A framework that I have found useful in defining competition while evaluating businesses is looking at the dollar pool of revenues or profits that the company is vying for and identifying the players who are competing for the same dollar pool. In the early stage, a company might get away by defining competition narrowly and attain upto 1–2% market share but as it scales, competing for an additional percentage point of the dollar pool becomes tougher. The error in narrowly defining the competition hampers the growth trajectory of the business as the competitors take notice and fight tooth and nail for gaining or maintaining their market share.
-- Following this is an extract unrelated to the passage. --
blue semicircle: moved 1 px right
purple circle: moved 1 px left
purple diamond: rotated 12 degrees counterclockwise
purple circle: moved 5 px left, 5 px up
A good example of the tendency to define competition narrowly is apparent in the restaurant business. Since, opening a small restaurant takes less capital compared to building businesses in other industries and product offering is perceived to be quite simple requiring low expertise, every year, thousands of new restaurants are started. And, what entices most of the restaurant owners into opening a restaurant is expectation of a large profit pool that is significantly overestimated owing to a narrow definition of competition. However, here is what the thought process should be like — If you want to open a North Indian restaurant in a locality and there is no North Indian restaurant within a radius of 3km from the proposed location, it doesn’t translate into “no competition” for the business. You are competing with the South Indian restaurants and the Italian restaurants, the dine-in restaurants and the home-delivery enabled Domino’s outlets, the road side restaurants and the food courts in malls, and so on. Everyone is competing for the “eating out dollars” of the same consumers living in the locality. Once you have defined the competition in this manner, you can go on to determine how your positioning will be different from the existing alternatives. You can still go ahead with the belief that there is no to little competition and build a relatively small business, however, the impact of the competition would be felt more severely as you look to scale the same restaurant in size or open more restaurants in that locality and start impacting the revenue dollars of the nearby restaurants.

In an world where companies like Uber are going global in less than three years after starting up, companies like Amazon are entering new industries every year and capital is ready to back goliath ambitions of entrepreneurs thousands of miles away in pursuit of humongous returns, narrowly defining competition can prove to be a very costly mistake.